Copy the lines of the data below exactly, starting at the first and stopping after the line that contains "Herb potato wedges, Canadian"; include no pictures.

Saved entries:
============

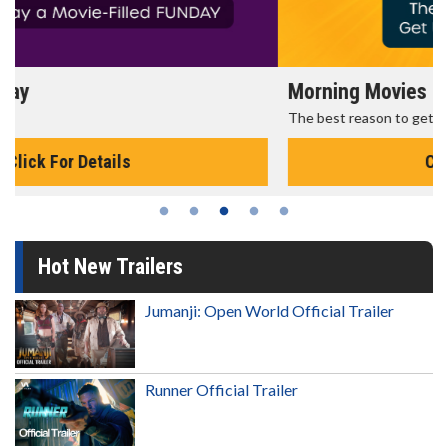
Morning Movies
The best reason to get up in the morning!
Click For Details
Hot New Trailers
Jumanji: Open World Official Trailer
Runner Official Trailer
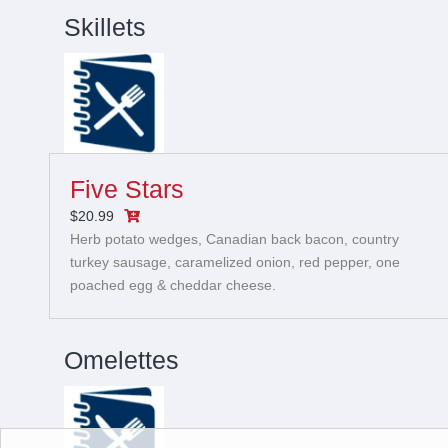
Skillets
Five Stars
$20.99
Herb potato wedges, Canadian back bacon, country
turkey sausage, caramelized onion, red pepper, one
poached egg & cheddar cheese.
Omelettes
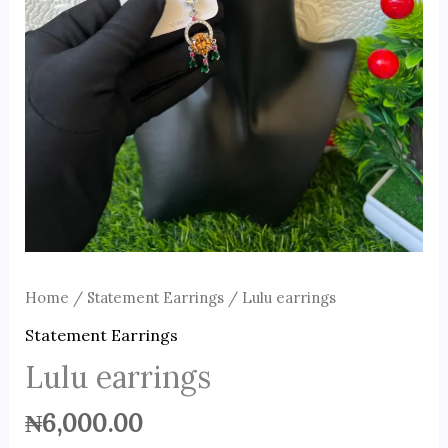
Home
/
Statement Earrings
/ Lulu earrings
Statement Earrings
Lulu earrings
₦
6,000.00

============

The answer:
Morning Movies
The best reason to get up in the morning!
Click For Details
Hot New Trailers
Jumanji: Open World Official Trailer
Runner Official Trailer
Skillets
Five Stars
$20.99
Herb potato wedges, Canadian back bacon, country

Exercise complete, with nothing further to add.